He's prepared to take unilateral action to keep/get us out of default. (My advice would be to GET us out, after there's been enough of an earthquake for the American people to understand just how reckless the Republicans have been.)
I draw this conclusion from what I saw the President doing in that press conference that leads me to that belief. Interestingly, some are interpreting his remarks as "dismissing" those possibilities, or ruling them out. That's not how I saw it.
Here's what the President actually said:
I know there's been some discussion, for example, about my powers under the Fourteenth Amendment to go ahead and ignore the debt ceiling law. Setting aside the legal analysis, what matters is is that if you start having a situation in which there's legal controversy about the U.S. Treasury's authority to issue debt, the damage will have been done even if that were constitutional because people wouldn't be sure. It would be tied up in litigation for a long time. That's going to make people nervous.
So a lot of the strategies that people have talked about, well the president can roll out a big coin, or he can resort to some other constitutional measure. What people ignore is that ultimately what matters is, 'What are the people who are buying treasury bills think?'
And he went on to talk about how someone would hesitate to buy a house, or require some kind of premium, if there were some uncertainty about the owner's having title to the house.
So what is President Obama doing here? It's true that he's expressing dissatisfaction with the presidential-rescue solution, but he's not ruling it out.
He's saying that it would be far better for the Congress to raise the debt ceiling and remove all uncertainty about default. He's saying there's a cost --the premium we'd have to pay to compensate for the uncertainties that buyers of U.S. debt may feel-- if the debt ceiling were to be raised by means that could face a constitutional challenge. ("It would be tied up in litigation for a long time. That's going to make people nervous.")
By this means, he keeps the pressure on Congress to raise the debt ceiling. And rightly so.
Rightly, first, because that pressure is politically appropriate. No good would come of his showing, while the burden rests on Congress, any readiness to rescue the nation from the Republicans, and thus the Republicans from the consequences of their recklessness. (For that reason, I'm glad to see commentators interpreting his remarks as "dismissing" the presidential-rescue option.)

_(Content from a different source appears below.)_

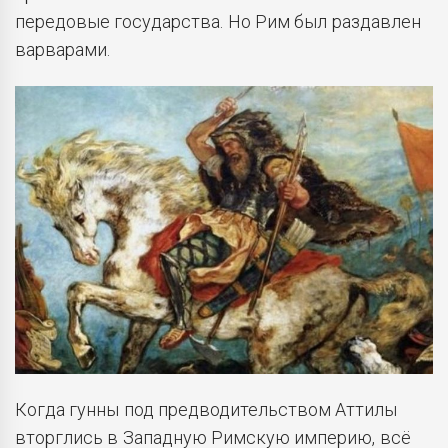
передовые государства. Но Рим был раздавлен
варварами.
Когда гунны под предводительством Аттилы
вторглись в Западную Римскую империю, всё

And rightly, second, because Congress passing an increase in the debt ceiling is in fact better for the American and world economies, and for the American polity, than his having to take an action that would likely be challenged and thus create some financial uncertainties as well as political distractions.
But the same argument also sets up his taking such action if Congress fails to respond appropriately to that pressure, and to act responsibly on the "full faith and credit of the United States."
Uncertainty may be bad, but the certainty of disaster is even worse.
So if the choice is between "FOR SURE the United States defaults NOW" and "MAYBE the United States defaults IN A FEW YEARS" (if the Supreme Court somehow were to uphold the Congress's right to destroy the country and not the President's right to protect it), it is clear which is the better option.
With this presentation, I think President Obama has gone as far as he's going to go --or should go-- prior to Congress's actual failure, to open the door for his rescuing the country. But he's gone far enough to set the stage for taking that action and then defending his action in court if or when it's challenged.
No concessions. And a readiness to act unilaterally. That's the combination I recommended in 2011, and again in recent months. After today's press conference, I'm feeling more confidence that before that this is the policy President Obama has embraced.